**WHAT IS NEEDED**: Render every line of the records below as a numbered list, skipping blank lines and leaving the pictures out.
========================================
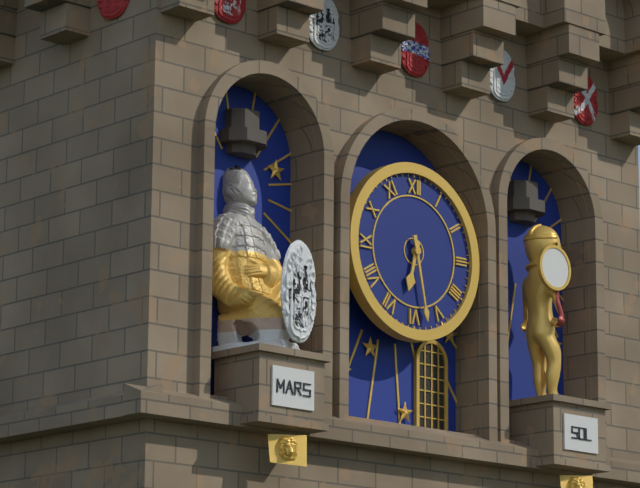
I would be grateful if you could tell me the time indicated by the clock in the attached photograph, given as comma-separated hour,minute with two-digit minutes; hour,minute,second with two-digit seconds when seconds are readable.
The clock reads 6,28
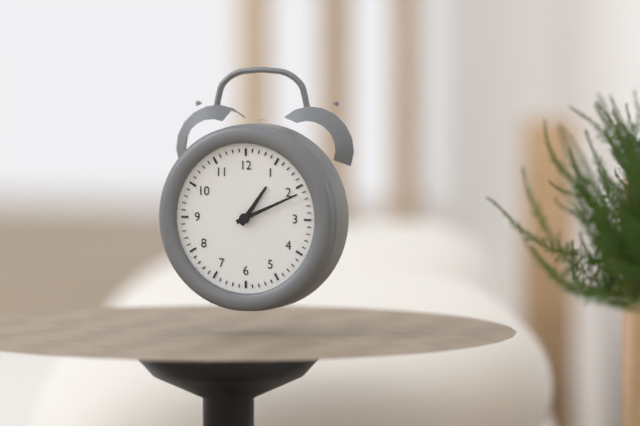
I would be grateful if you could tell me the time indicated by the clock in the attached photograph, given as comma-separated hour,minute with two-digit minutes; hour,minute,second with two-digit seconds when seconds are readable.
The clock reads 1,11
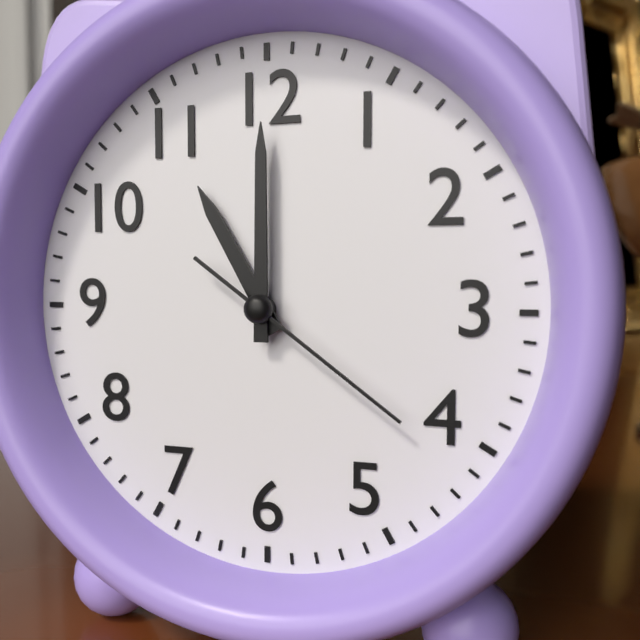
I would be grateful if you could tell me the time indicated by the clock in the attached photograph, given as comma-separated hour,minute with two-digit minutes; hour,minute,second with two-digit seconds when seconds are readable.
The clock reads 11,00,21
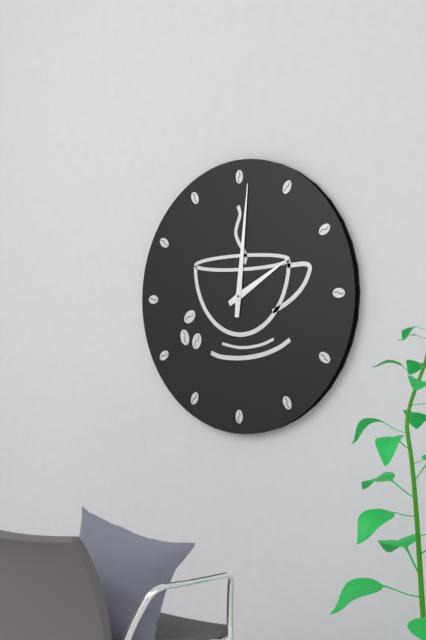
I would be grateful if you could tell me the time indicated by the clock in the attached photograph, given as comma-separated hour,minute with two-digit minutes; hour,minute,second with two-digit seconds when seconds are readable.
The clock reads 2,01
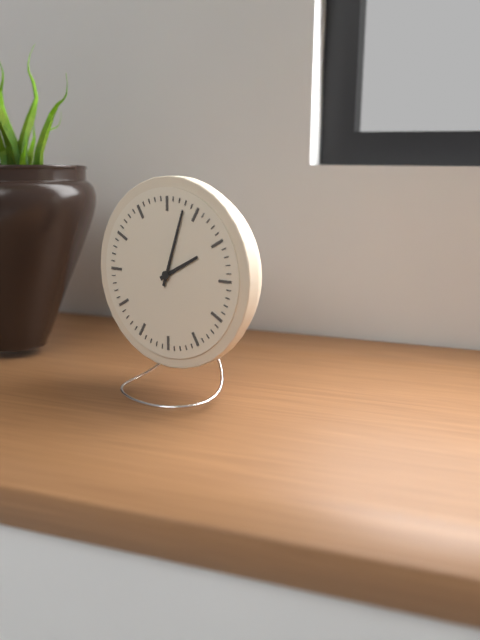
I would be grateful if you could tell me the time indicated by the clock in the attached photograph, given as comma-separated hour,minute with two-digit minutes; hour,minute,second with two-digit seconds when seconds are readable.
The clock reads 2,03
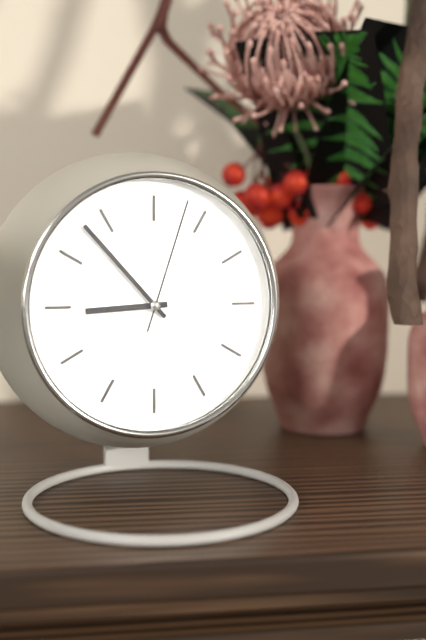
========================================
**CORRECT ANSWER**:
1. I would be grateful if you could tell me the time indicated by the clock in the attached photograph, given as comma-separated hour,minute with two-digit minutes; hour,minute,second with two-digit seconds when seconds are readable.
2. The clock reads 6,28
3. I would be grateful if you could tell me the time indicated by the clock in the attached photograph, given as comma-separated hour,minute with two-digit minutes; hour,minute,second with two-digit seconds when seconds are readable.
4. The clock reads 1,11
5. I would be grateful if you could tell me the time indicated by the clock in the attached photograph, given as comma-separated hour,minute with two-digit minutes; hour,minute,second with two-digit seconds when seconds are readable.
6. The clock reads 11,00,21
7. I would be grateful if you could tell me the time indicated by the clock in the attached photograph, given as comma-separated hour,minute with two-digit minutes; hour,minute,second with two-digit seconds when seconds are readable.
8. The clock reads 2,01
9. I would be grateful if you could tell me the time indicated by the clock in the attached photograph, given as comma-separated hour,minute with two-digit minutes; hour,minute,second with two-digit seconds when seconds are readable.
10. The clock reads 2,03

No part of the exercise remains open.